可以看到，不同大小及宽高比的锚框对图像中狗的覆盖程度不同。

4.2 交并比

上文提到不同的锚框对图像中狗的覆盖程度不同。
若该目标的真实边界框已知，如何对覆盖程度进行量化？

一种直观的方法是衡量锚框和真实边界框之间的相似度。
Jaccard系数（Jaccard index）可以衡量两个集合的相似度。
给定集合A和B，它们的Jaccard系数即为二者交集大小除以二者并集大小：

实际上，可以把边界框内的像素区域看作像素的集合。
由此，可以用两个边界框的像素集合的Jaccard系数衡量这两个边界框的相似度。

当衡量两个边界框的相似度时，通常将Jaccard系数称为交并比（Intersection over Union，IoU），即两个边界框相交面积与相并面积之比。

如下图所示：

交并比的取值范围在0和1之间：
0表示两个边界框无重合像素，1表示两个边界框相等。

代码实现如下：

def compute_intersection(set_1, set_2):
    """
    计算anchor之间的交集
    Args:
        set_1: a tensor of dimensions (n1, 4), anchor表示成(xmin, ymin, xmax, ymax)
        set_2: a tensor of dimensions (n2, 4), anchor表示成(xmin, ymin, xmax, ymax)
    Returns:
        intersection of each of the boxes in set 1 with respect to each of the boxes in set 2, shape: (n1, n2)
    """
    # tensorflow auto-broadcasts singleton dimensions
    lower_bounds = tf.maximum(tf.expand_dims(set_1[:,:2], axis=1), tf.expand_dims(set_2[:,:2], axis=0)) # (n1, n2, 2)
    upper_bounds = tf.minimum(tf.expand_dims(set_1[:,2:], axis=1), tf.expand_dims(set_2[:,2:], axis=0)) # (n1, n2, 2)
    # 设置最小值
    intersection_dims = tf.clip_by_value(upper_bounds - lower_bounds, clip_value_min=0, clip_value_max=3) # (n1, n2, 2)
    return tf.multiply(intersection_dims[:, :, 0], intersection_dims[:, :, 1]) # (n1, n2)
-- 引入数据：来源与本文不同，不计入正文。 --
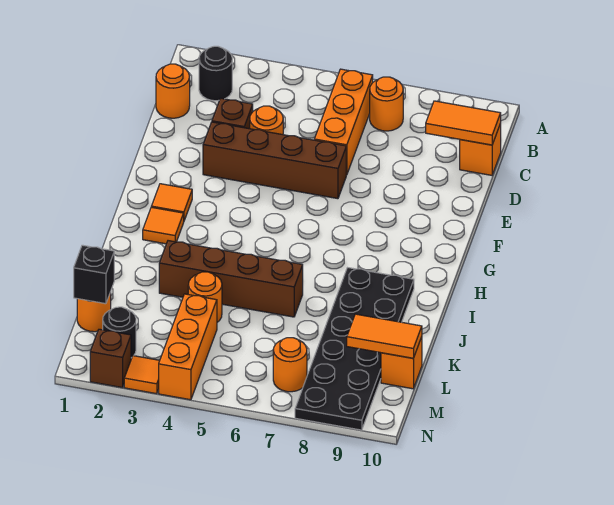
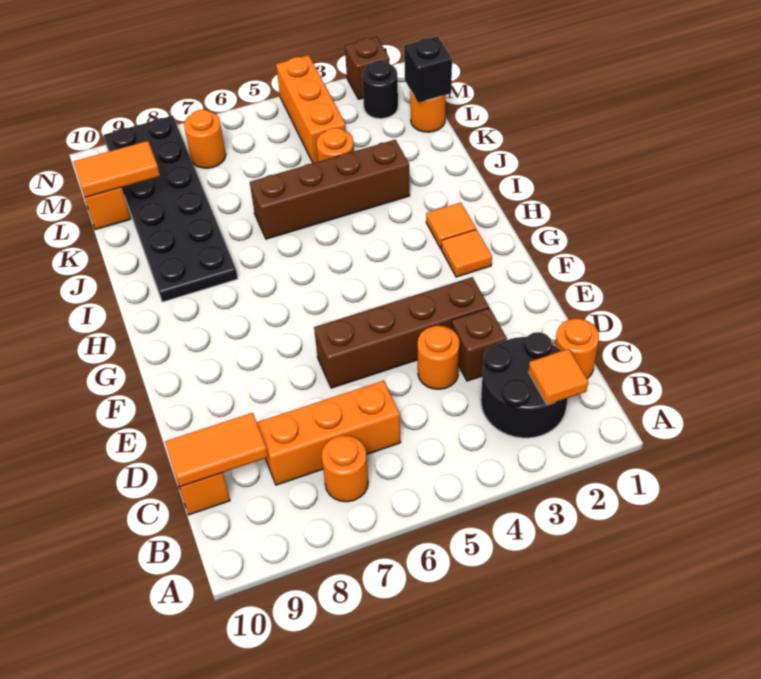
black 1x1 round brick [199,46,232,101] -> black 2x2 round brick [481,332,568,438]
orange 1x3 brick [314,69,373,175] -> orange 1x3 brick turned to [257,381,401,485]
orange 1x1 tile [124,356,160,394] -> orange 1x1 tile moved to [529,349,588,405]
def compute_jaccard(set_1, set_2):
    """
    计算anchor之间的Jaccard系数(IoU)
    Args:
        set_1: a tensor of dimensions (n1, 4), anchor表示成(xmin, ymin, xmax, ymax)
        set_2: a tensor of dimensions (n2, 4), anchor表示成(xmin, ymin, xmax, ymax)
    Returns:
        Jaccard Overlap of each of the boxes in set 1 with respect to each of the boxes in set 2, shape: (n1, n2)
    """
    # Find intersections
    intersection = compute_intersection(set_1, set_2)

    # Find areas of each box in both sets
    areas_set_1 = tf.multiply(tf.subtract(set_1[:, 2], set_1[:, 0]), tf.subtract(set_1[:, 3], set_1[:, 1]))  # (n1)
    areas_set_2 = tf.multiply(tf.subtract(set_2[:, 2], set_2[:, 0]), tf.subtract(set_2[:, 3], set_2[:, 1]))  # (n2)

    # Find the union
    union = tf.add(tf.expand_dims(areas_set_1, axis=1), tf.expand_dims(areas_set_2, axis=0))  # (n1, n2)
    union = tf.subtract(union, intersection)  # (n1, n2)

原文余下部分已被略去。